Dans le marathon des Fashion Weeks, où les shows s’enchaînent à un train d’enfer, un défilé orchestré par Jeremy Scott c’est un peu la glace à deux boules au milieu d’une journée shopping : une pause sucrée et rafraîchissante, qui redonne de l’élan pour la suite. C’est que ce natif du Missouri, élevé loin de la sphère du luxe et longtemps persuadé que tous les Parisiens s’habillaient en haute couture, jongle comme personne avec l’humour, les références à la culture pop et l’irrévérence. Bref, il ne prend pas la mode pour ce qu’elle n’est pas, ou en tout cas ce qu’elle ne devrait pas être, à savoir une institution intellectualisante et incapable d’autodérision. Quitte à faire grincer des dents certains pontes de la profession, qui n’ont pas toujours vu ce provocateur d’un bon oeil. Ainsi, à ses débuts en 1997, a-t-il mis du temps à s’imposer. Karl Lagerfeld, pourtant, l’avait alors encouragé à persévérer. Et, avec son sens inné de ce qui fait l’époque, le kaiser avait une fois de plus raison ; aujourd’hui, tout ce que touche le créateur iconoclaste semble se transformer en or – au propre et au figuré, puisqu’il ne cache pas son attirance pour le bling-bling. Ses collaborations avec Longchamp ou Adidas ? Des must-haves. Les ventes de Moschino ? Multipliées par dix depuis son arrivée à la direction artistique de la maison en 2013. Il faut dire que son vestiaire dessiné à partir des codes du McDo – robes à rayures jaunes, visières rouges, sacs Happy Meal… – ou de l’univers de Barbie – mini-shorts roses, patins à roulettes, perruques blondes… – ont fait le tour des réseaux sociaux. De quoi attirer en boutique toute une (jeune) génération, quitte à lui vendre plutôt des sweats et des tee-shirts à logo relativement  » sages « .

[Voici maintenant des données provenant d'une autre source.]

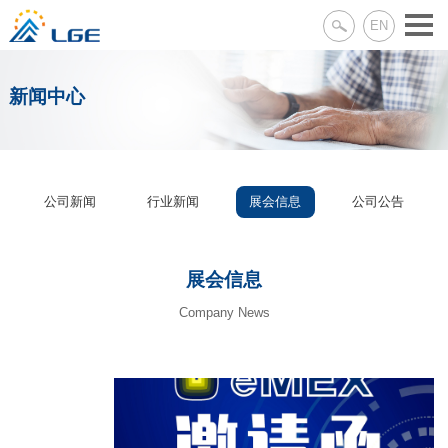
EN
新闻中心
公司新闻
行业新闻
展会信息
公司公告
展会信息
Company News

Pas étonnant, dès lors, que l’Américain ait été l’invité d’honneur du dernier Pitti Immagine Uomo. L’occasion, pour le successeur de Franco Moschino, de présenter une collection Homme en phase  » avec l’esprit et les formes  » chers au fondateur de la griffe, dixit Raffaello Napoleone, CEO de ce salon florentin donnant le ton en matière de vêtements masculins. De là à imaginer que la silhouette phare de Jeremy Scott se retrouvera dans la rue au printemps prochain, il y a de la marge. Le mix  » couronne en plastique doré, veste de F 1 à écussons, bijoux baroques et sandales à Velcros « , ce n’est pas demain la veille que monsieur Tout-le-monde se l’appropriera, pour sûr. Surtout quand on sait que cet ensemble ne fait qu’accessoiriser une pièce maîtresse : un splendide caleçon barré du nom de la marque, proposé en blanc, en noir ou en métallisé. Parce que sur les podiums, à tout le moins, c’est tous les jours la fête du slip.

Delphine Kindermans

Sur les podiums, à tout le moins, c’est tous les jours la fête du slip.